Fotografen die in Yards und Tunnel rennen gibts mittlerweile viele, aber wenige die deswegen von der Süddeutschen Zeitung zum Smalltalk gebeten werden, einige Fragen und Antworten mit Ed Night nach dem Jump

Wie kamen Sie zur Graffiti-Fotografie?
Das hat damit zu tun, dass ich selbst aktiver Sprüher war. Da habe ich ja auch meine Bilder fotografiert. Irgendwann habe ich gemerkt, dass mir die Fotos besser gefallen als die gesprühten Bilder und ich mich lieber mit dem Bilder schießen als dem Bilder malen beschäftige. Also bin ich umgestiegen.

Die Fotos stammen von Zügen aus ganz Europa. Haben Sie eine Städtetour mit Sprühern gemacht oder mit Leuten vor Ort gearbeitet?
Sagen wir 50/50. Ich schaue, mit wem ich gut klar komme oder wen ich gerne kennen lernen würde. Aber ich bin kein Alleingänger, ich reise lieber in Begleitung.

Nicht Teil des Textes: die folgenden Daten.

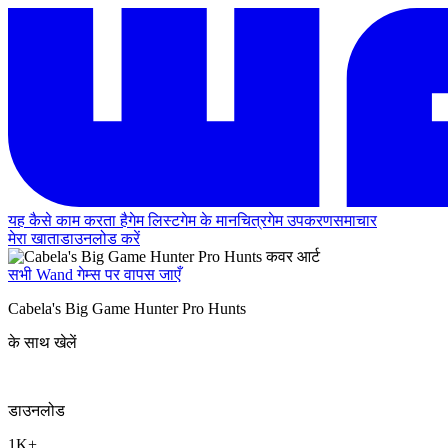
यह कैसे काम करता है
गेम लिस्ट
गेम के मानचित्र
गेम उपकरण
समाचार
मेरा खाता
डाउनलोड करें
सभी Wand गेम्स पर वापस जाएँ
Cabela's Big Game Hunter Pro Hunts
के साथ खेलें
डाउनलोड
1K+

Warum beschränken sich Ihre Fotos auf Züge?
Graffiti auf Zügen ist für mich die atmosphärischere Form von Graffiti. Im Gegensatz zum Sprühen auf der Straße muss man einen irren Aufwand betreiben, um an die Züge zu kommen. Gerade um in den Schacht zu kommen, wenn man zu den U-Bahnen will. Wo ist der Eingang, wo sind die Kameras? Wie bleibe ich ungesehen? Das macht für mich den Reiz aus. Wenn man nicht vor Ort war, kann man die Atmosphäre in den Bahnanlagen vielleicht nicht nachvollziehen. Aber Graffiti ist ja an sich kein wirklich nachvollziehbares Hobby.

Das Besprühen dauert in der Regel 20 Minuten. Was machen Sie in dieser Zeit?

Ich mache so viele Fotos wie möglich, was nicht einfach ist, weil die Lichtverhältnisse vor Ort in den Zugdepots eher schlecht sind und ich deswegen mit offener Blende und langen Verschlusszeiten fotografieren muss. Das ist ein kleiner Drahtseilakt. Zum Anderen halte ich natürlich Augen und Ohren offen. Ich will ja nicht erwischt werden.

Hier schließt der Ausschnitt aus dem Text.